Procurement, data and digital inclusion key for Labour

Opposition proposes critical digital themes for 2015 election campaign

The Labour Party has revealed its emerging themes for a more "digital government" in the wake of a community consultation.

Chi Onwurah, shadow Cabinet Office minister and Labour MP for Newcastle Central, blogged this week that the government's IT procurement reforms have been insufficient, with the review receiving a wide range of submissions on possible improvements.

"The third big theme is IT procurement. We have received submissions on everything from supporting innovative SME solutions through the standardisation of interfaces and commodity software to civil service procurement skills," Onwurah wrote.

"Last year's National Audit Office report showed that spend is still concentrated on a small number of very big companies."

One notable failure, she said, was the delivery of the much-trumpeted Universal Credit scheme aimed at simplifying and streamlining welfare, enabling greater cost reduction. And there hadn't been sufficient transparency either, Onwurah (pictured) added.

"The acknowledged centre of excellence for Agile development, GDS, regularly halts contracts over £100m in order to ensure much-needed scrutiny," she wrote.

"Despite the bickering and bluster, the top reasons for IT project failure in the public sector remain a lack of leadership and ownership and we need to ensure the next government learns from that."

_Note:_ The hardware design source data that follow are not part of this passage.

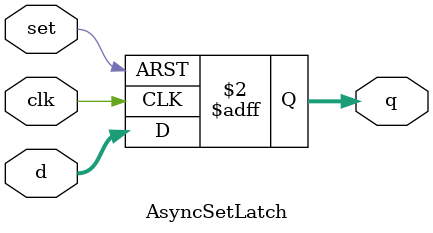
<source format=sv>
module AsyncSetLatch #(parameter W=8) (
    input clk, set,
    input [W-1:0] d,
    output reg [W-1:0] q
);
always @(posedge clk or posedge set)
    if(set) q <= {W{1'b1}};
    else q <= d;
endmodule
</source>
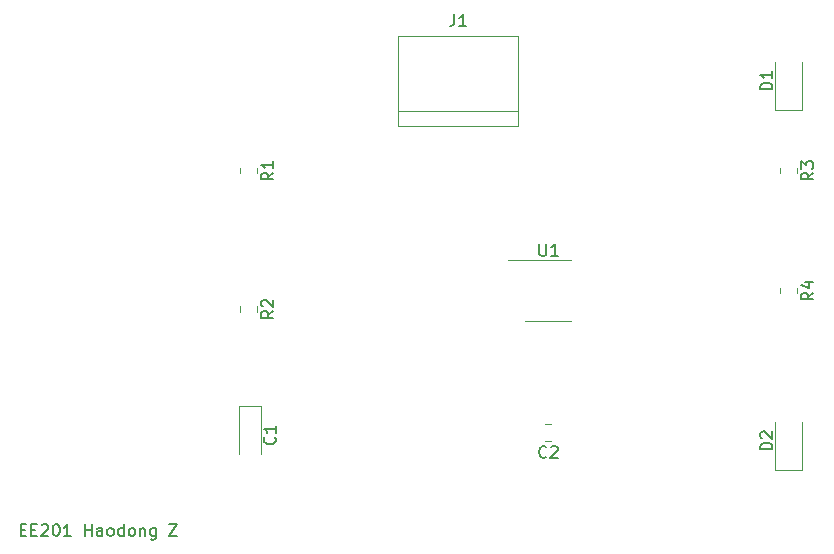
<source format=gbr>
%TF.GenerationSoftware,KiCad,Pcbnew,(6.0.10)*%
%TF.CreationDate,2023-02-17T15:36:48-08:00*%
%TF.ProjectId,Exercise 2,45786572-6369-4736-9520-322e6b696361,rev?*%
%TF.SameCoordinates,Original*%
%TF.FileFunction,Legend,Top*%
%TF.FilePolarity,Positive*%
%FSLAX46Y46*%
G04 Gerber Fmt 4.6, Leading zero omitted, Abs format (unit mm)*
G04 Created by KiCad (PCBNEW (6.0.10)) date 2023-02-17 15:36:48*
%MOMM*%
%LPD*%
G01*
G04 APERTURE LIST*
%ADD10C,0.150000*%
%ADD11C,0.120000*%
G04 APERTURE END LIST*
D10*
X105188571Y-91368571D02*
X105521904Y-91368571D01*
X105664761Y-91892380D02*
X105188571Y-91892380D01*
X105188571Y-90892380D01*
X105664761Y-90892380D01*
X106093333Y-91368571D02*
X106426666Y-91368571D01*
X106569523Y-91892380D02*
X106093333Y-91892380D01*
X106093333Y-90892380D01*
X106569523Y-90892380D01*
X106950476Y-90987619D02*
X106998095Y-90940000D01*
X107093333Y-90892380D01*
X107331428Y-90892380D01*
X107426666Y-90940000D01*
X107474285Y-90987619D01*
X107521904Y-91082857D01*
X107521904Y-91178095D01*
X107474285Y-91320952D01*
X106902857Y-91892380D01*
X107521904Y-91892380D01*
X108140952Y-90892380D02*
X108236190Y-90892380D01*
X108331428Y-90940000D01*
X108379047Y-90987619D01*
X108426666Y-91082857D01*
X108474285Y-91273333D01*
X108474285Y-91511428D01*
X108426666Y-91701904D01*
X108379047Y-91797142D01*
X108331428Y-91844761D01*
X108236190Y-91892380D01*
X108140952Y-91892380D01*
X108045714Y-91844761D01*
X107998095Y-91797142D01*
X107950476Y-91701904D01*
X107902857Y-91511428D01*
X107902857Y-91273333D01*
X107950476Y-91082857D01*
X107998095Y-90987619D01*
X108045714Y-90940000D01*
X108140952Y-90892380D01*
X109426666Y-91892380D02*
X108855238Y-91892380D01*
X109140952Y-91892380D02*
X109140952Y-90892380D01*
X109045714Y-91035238D01*
X108950476Y-91130476D01*
X108855238Y-91178095D01*
X110617142Y-91892380D02*
X110617142Y-90892380D01*
X110617142Y-91368571D02*
X111188571Y-91368571D01*
X111188571Y-91892380D02*
X111188571Y-90892380D01*
X112093333Y-91892380D02*
X112093333Y-91368571D01*
X112045714Y-91273333D01*
X111950476Y-91225714D01*
X111760000Y-91225714D01*
X111664761Y-91273333D01*
X112093333Y-91844761D02*
X111998095Y-91892380D01*
X111760000Y-91892380D01*
X111664761Y-91844761D01*
X111617142Y-91749523D01*
X111617142Y-91654285D01*
X111664761Y-91559047D01*
X111760000Y-91511428D01*
X111998095Y-91511428D01*
X112093333Y-91463809D01*
X112712380Y-91892380D02*
X112617142Y-91844761D01*
X112569523Y-91797142D01*
X112521904Y-91701904D01*
X112521904Y-91416190D01*
X112569523Y-91320952D01*
X112617142Y-91273333D01*
X112712380Y-91225714D01*
X112855238Y-91225714D01*
X112950476Y-91273333D01*
X112998095Y-91320952D01*
X113045714Y-91416190D01*
X113045714Y-91701904D01*
X112998095Y-91797142D01*
X112950476Y-91844761D01*
X112855238Y-91892380D01*
X112712380Y-91892380D01*
X113902857Y-91892380D02*
X113902857Y-90892380D01*
X113902857Y-91844761D02*
X113807619Y-91892380D01*
X113617142Y-91892380D01*
X113521904Y-91844761D01*
X113474285Y-91797142D01*
X113426666Y-91701904D01*
X113426666Y-91416190D01*
X113474285Y-91320952D01*
X113521904Y-91273333D01*
X113617142Y-91225714D01*
X113807619Y-91225714D01*
X113902857Y-91273333D01*
X114521904Y-91892380D02*
X114426666Y-91844761D01*
X114379047Y-91797142D01*
X114331428Y-91701904D01*
X114331428Y-91416190D01*
X114379047Y-91320952D01*
X114426666Y-91273333D01*
X114521904Y-91225714D01*
X114664761Y-91225714D01*
X114760000Y-91273333D01*
X114807619Y-91320952D01*
X114855238Y-91416190D01*
X114855238Y-91701904D01*
X114807619Y-91797142D01*
X114760000Y-91844761D01*
X114664761Y-91892380D01*
X114521904Y-91892380D01*
X115283809Y-91225714D02*
X115283809Y-91892380D01*
X115283809Y-91320952D02*
X115331428Y-91273333D01*
X115426666Y-91225714D01*
X115569523Y-91225714D01*
X115664761Y-91273333D01*
X115712380Y-91368571D01*
X115712380Y-91892380D01*
X116617142Y-91225714D02*
X116617142Y-92035238D01*
X116569523Y-92130476D01*
X116521904Y-92178095D01*
X116426666Y-92225714D01*
X116283809Y-92225714D01*
X116188571Y-92178095D01*
X116617142Y-91844761D02*
X116521904Y-91892380D01*
X116331428Y-91892380D01*
X116236190Y-91844761D01*
X116188571Y-91797142D01*
X116140952Y-91701904D01*
X116140952Y-91416190D01*
X116188571Y-91320952D01*
X116236190Y-91273333D01*
X116331428Y-91225714D01*
X116521904Y-91225714D01*
X116617142Y-91273333D01*
X117760000Y-90892380D02*
X118426666Y-90892380D01*
X117760000Y-91892380D01*
X118426666Y-91892380D01*
%TO.C,R4*%
X172282380Y-71286666D02*
X171806190Y-71620000D01*
X172282380Y-71858095D02*
X171282380Y-71858095D01*
X171282380Y-71477142D01*
X171330000Y-71381904D01*
X171377619Y-71334285D01*
X171472857Y-71286666D01*
X171615714Y-71286666D01*
X171710952Y-71334285D01*
X171758571Y-71381904D01*
X171806190Y-71477142D01*
X171806190Y-71858095D01*
X171615714Y-70429523D02*
X172282380Y-70429523D01*
X171234761Y-70667619D02*
X171949047Y-70905714D01*
X171949047Y-70286666D01*
%TO.C,C2*%
X149693333Y-85192142D02*
X149645714Y-85239761D01*
X149502857Y-85287380D01*
X149407619Y-85287380D01*
X149264761Y-85239761D01*
X149169523Y-85144523D01*
X149121904Y-85049285D01*
X149074285Y-84858809D01*
X149074285Y-84715952D01*
X149121904Y-84525476D01*
X149169523Y-84430238D01*
X149264761Y-84335000D01*
X149407619Y-84287380D01*
X149502857Y-84287380D01*
X149645714Y-84335000D01*
X149693333Y-84382619D01*
X150074285Y-84382619D02*
X150121904Y-84335000D01*
X150217142Y-84287380D01*
X150455238Y-84287380D01*
X150550476Y-84335000D01*
X150598095Y-84382619D01*
X150645714Y-84477857D01*
X150645714Y-84573095D01*
X150598095Y-84715952D01*
X150026666Y-85287380D01*
X150645714Y-85287380D01*
%TO.C,D2*%
X168812380Y-84558095D02*
X167812380Y-84558095D01*
X167812380Y-84320000D01*
X167860000Y-84177142D01*
X167955238Y-84081904D01*
X168050476Y-84034285D01*
X168240952Y-83986666D01*
X168383809Y-83986666D01*
X168574285Y-84034285D01*
X168669523Y-84081904D01*
X168764761Y-84177142D01*
X168812380Y-84320000D01*
X168812380Y-84558095D01*
X167907619Y-83605714D02*
X167860000Y-83558095D01*
X167812380Y-83462857D01*
X167812380Y-83224761D01*
X167860000Y-83129523D01*
X167907619Y-83081904D01*
X168002857Y-83034285D01*
X168098095Y-83034285D01*
X168240952Y-83081904D01*
X168812380Y-83653333D01*
X168812380Y-83034285D01*
%TO.C,J1*%
X141906666Y-47712380D02*
X141906666Y-48426666D01*
X141859047Y-48569523D01*
X141763809Y-48664761D01*
X141620952Y-48712380D01*
X141525714Y-48712380D01*
X142906666Y-48712380D02*
X142335238Y-48712380D01*
X142620952Y-48712380D02*
X142620952Y-47712380D01*
X142525714Y-47855238D01*
X142430476Y-47950476D01*
X142335238Y-47998095D01*
%TO.C,C1*%
X126677142Y-83526666D02*
X126724761Y-83574285D01*
X126772380Y-83717142D01*
X126772380Y-83812380D01*
X126724761Y-83955238D01*
X126629523Y-84050476D01*
X126534285Y-84098095D01*
X126343809Y-84145714D01*
X126200952Y-84145714D01*
X126010476Y-84098095D01*
X125915238Y-84050476D01*
X125820000Y-83955238D01*
X125772380Y-83812380D01*
X125772380Y-83717142D01*
X125820000Y-83574285D01*
X125867619Y-83526666D01*
X126772380Y-82574285D02*
X126772380Y-83145714D01*
X126772380Y-82860000D02*
X125772380Y-82860000D01*
X125915238Y-82955238D01*
X126010476Y-83050476D01*
X126058095Y-83145714D01*
%TO.C,R3*%
X172282380Y-61126666D02*
X171806190Y-61460000D01*
X172282380Y-61698095D02*
X171282380Y-61698095D01*
X171282380Y-61317142D01*
X171330000Y-61221904D01*
X171377619Y-61174285D01*
X171472857Y-61126666D01*
X171615714Y-61126666D01*
X171710952Y-61174285D01*
X171758571Y-61221904D01*
X171806190Y-61317142D01*
X171806190Y-61698095D01*
X171282380Y-60793333D02*
X171282380Y-60174285D01*
X171663333Y-60507619D01*
X171663333Y-60364761D01*
X171710952Y-60269523D01*
X171758571Y-60221904D01*
X171853809Y-60174285D01*
X172091904Y-60174285D01*
X172187142Y-60221904D01*
X172234761Y-60269523D01*
X172282380Y-60364761D01*
X172282380Y-60650476D01*
X172234761Y-60745714D01*
X172187142Y-60793333D01*
%TO.C,R2*%
X126562380Y-72826666D02*
X126086190Y-73160000D01*
X126562380Y-73398095D02*
X125562380Y-73398095D01*
X125562380Y-73017142D01*
X125610000Y-72921904D01*
X125657619Y-72874285D01*
X125752857Y-72826666D01*
X125895714Y-72826666D01*
X125990952Y-72874285D01*
X126038571Y-72921904D01*
X126086190Y-73017142D01*
X126086190Y-73398095D01*
X125657619Y-72445714D02*
X125610000Y-72398095D01*
X125562380Y-72302857D01*
X125562380Y-72064761D01*
X125610000Y-71969523D01*
X125657619Y-71921904D01*
X125752857Y-71874285D01*
X125848095Y-71874285D01*
X125990952Y-71921904D01*
X126562380Y-72493333D01*
X126562380Y-71874285D01*
%TO.C,U1*%
X149098095Y-67172380D02*
X149098095Y-67981904D01*
X149145714Y-68077142D01*
X149193333Y-68124761D01*
X149288571Y-68172380D01*
X149479047Y-68172380D01*
X149574285Y-68124761D01*
X149621904Y-68077142D01*
X149669523Y-67981904D01*
X149669523Y-67172380D01*
X150669523Y-68172380D02*
X150098095Y-68172380D01*
X150383809Y-68172380D02*
X150383809Y-67172380D01*
X150288571Y-67315238D01*
X150193333Y-67410476D01*
X150098095Y-67458095D01*
%TO.C,D1*%
X168812380Y-54078095D02*
X167812380Y-54078095D01*
X167812380Y-53840000D01*
X167860000Y-53697142D01*
X167955238Y-53601904D01*
X168050476Y-53554285D01*
X168240952Y-53506666D01*
X168383809Y-53506666D01*
X168574285Y-53554285D01*
X168669523Y-53601904D01*
X168764761Y-53697142D01*
X168812380Y-53840000D01*
X168812380Y-54078095D01*
X168812380Y-52554285D02*
X168812380Y-53125714D01*
X168812380Y-52840000D02*
X167812380Y-52840000D01*
X167955238Y-52935238D01*
X168050476Y-53030476D01*
X168098095Y-53125714D01*
%TO.C,R1*%
X126562380Y-61126666D02*
X126086190Y-61460000D01*
X126562380Y-61698095D02*
X125562380Y-61698095D01*
X125562380Y-61317142D01*
X125610000Y-61221904D01*
X125657619Y-61174285D01*
X125752857Y-61126666D01*
X125895714Y-61126666D01*
X125990952Y-61174285D01*
X126038571Y-61221904D01*
X126086190Y-61317142D01*
X126086190Y-61698095D01*
X126562380Y-60174285D02*
X126562380Y-60745714D01*
X126562380Y-60460000D02*
X125562380Y-60460000D01*
X125705238Y-60555238D01*
X125800476Y-60650476D01*
X125848095Y-60745714D01*
D11*
%TO.C,R4*%
X169445000Y-70892936D02*
X169445000Y-71347064D01*
X170915000Y-70892936D02*
X170915000Y-71347064D01*
%TO.C,C2*%
X150121252Y-83890000D02*
X149598748Y-83890000D01*
X150121252Y-82420000D02*
X149598748Y-82420000D01*
%TO.C,D2*%
X169045000Y-82220000D02*
X169045000Y-86280000D01*
X169045000Y-86280000D02*
X171315000Y-86280000D01*
X171315000Y-86280000D02*
X171315000Y-82220000D01*
%TO.C,J1*%
X147320000Y-55880000D02*
X137160000Y-55880000D01*
X137160000Y-49530000D02*
X137160000Y-57150000D01*
X147320000Y-57150000D02*
X147320000Y-49530000D01*
X137160000Y-57150000D02*
X147320000Y-57150000D01*
X147320000Y-49530000D02*
X137160000Y-49530000D01*
%TO.C,C1*%
X125505000Y-80875000D02*
X123635000Y-80875000D01*
X125505000Y-84960000D02*
X125505000Y-80875000D01*
X123635000Y-80875000D02*
X123635000Y-84960000D01*
%TO.C,R3*%
X170915000Y-60732936D02*
X170915000Y-61187064D01*
X169445000Y-60732936D02*
X169445000Y-61187064D01*
%TO.C,R2*%
X125195000Y-72432936D02*
X125195000Y-72887064D01*
X123725000Y-72432936D02*
X123725000Y-72887064D01*
%TO.C,U1*%
X149860000Y-68560000D02*
X151810000Y-68560000D01*
X149860000Y-68560000D02*
X146410000Y-68560000D01*
X149860000Y-73680000D02*
X151810000Y-73680000D01*
X149860000Y-73680000D02*
X147910000Y-73680000D01*
%TO.C,D1*%
X169045000Y-51740000D02*
X169045000Y-55800000D01*
X169045000Y-55800000D02*
X171315000Y-55800000D01*
X171315000Y-55800000D02*
X171315000Y-51740000D01*
%TO.C,R1*%
X125195000Y-60732936D02*
X125195000Y-61187064D01*
X123725000Y-60732936D02*
X123725000Y-61187064D01*
%TD*%
M02*

</source>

The next of three main themes Onwurah outlined touches on data privacy. The UK needed to do more to ensure that data is handled properly across the public and private sectors, pointing to healthcare and taxation as an example.

"Particularly the safe, secure, accountable and legitimate sharing of data," Onwurah wrote. "They [government] were heavily criticised for their handling of health data in the care.data project but then went on to make the same mistakes with HMRC data-sharing."

Labour's Ed Miliband has said people should "own" their own data, she added, although the advisory board still needs to consider exactly what that should mean in practice for a truly "digital government".

"I am working with my colleagues in Shadow Business Information and Skills (BIS), Health and other departments to consider what it means more broadly," Onwurah wrote.

The third main theme was digital inclusion. Onwurah claimed that welfare recipients had been "sanctioned" if they couldn't search for jobs online – which she saw as a function of digital exclusion.

"We need to recognise the cost-saving potential of digital while also understanding that its transformative potential will only be realised if everyone is empowered to take advantage of it, with no one left behind," Onwurah wrote.

Labour's digital government consultation closed on 12 June and there was a "late surge of responses", including 17 from professional bodies and specialists, 15 from telcos and SIs, eight from small technology providers, two from start-ups, eight from local authorities and "organisations vital to community infrastructure" such as the Post Office and the Carnegie Trust, three from think tanks, five from academics, and three from trade unions.

That was in addition to submissions from other organisations, lobby groups, small businesses and the survey response.

"These will all be made public, except where there is a specific request not to," Onwurah promised.

Submissions will now be summarised and presented to the digital advisory board, which will consider policy proposals to be worked into a report due out at the next Labour Party conference.